If you check the code and the compiler is not hoisting the constant values out of the loop, then do so yourself.
If the arguments to the trig functions are constant as in your sample code, then either pre-compute them yourself, or make them static variables so they are only computed once. If they vary between calls, but are constant within the loop then move them to outside the loop. If they vary between iterations of the loop, then a look-up table may be faster, but if that is acceptable accuracy then implementing your own trig functions which halt the calculation at a lower accuracy is also an option.
I am struck with awe by Christoph's answer above.

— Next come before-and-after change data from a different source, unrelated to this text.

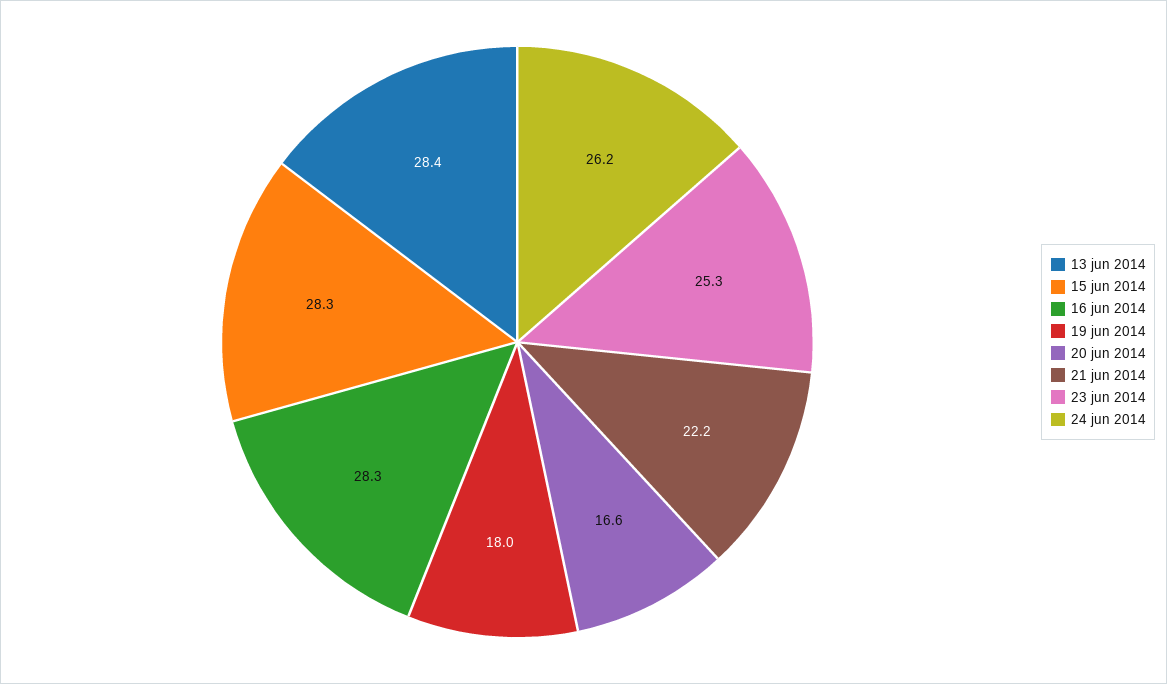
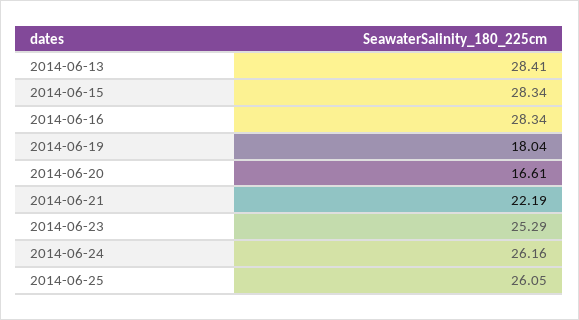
  {
    "13 jun 2014": 28.41,
    "15 jun 2014": 28.34,
    "16 jun 2014": 28.34,
    "19 jun 2014": 18.04,
    "20 jun 2014": 16.61,
    "21 jun 2014": 22.19,
    "23 jun 2014": 25.29,
-   "24 jun 2014": 26.16
+   "24 jun 2014": 26.16,
+   "2014-06-25": 26.05
  }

So nothing needs to be done in this case, where gcc has some knowledge about the math functions. But if you have a function (maybe implemented by you) which cannot be calculated by your C compiler or if your C compiler is not so clever (or you need to fill complicated data structures or some other reason) you can use some higher level language to act as macroprocessor. In the past, I have used eRuby for this purpose, but (ePerl should work very well too and is another obvious readily available and more or less comfortable choice.
You can specify make rules for transforming files with extension .eruby (or .eperl or whatever) to files with that extension stripped out so that, for example, if you write files module.c.eruby or module.h.eruby then make automatically knows how to generate module.c or module.h, respectively, and keeps them up-to-date. In your make rule you can easily add generation of comment that warns editing the file directly.
If you are using Windows or something similar, then I am out of my depths in explaining how to add support for running this transformation automatically for you by your favorite IDE. But I believe it should be possible, or you could just run make outside of your IDE whenever you need to change those .eruby (or whatever) files.
By the way, I have seen that with incredibly small lines of code I have seen eLua implemented to use Lua as a macro language. Of course any other scripting language with support for regular expressions and flexible layout rules should work as well (but Python is malsuited for this purpose due to strict white space rules).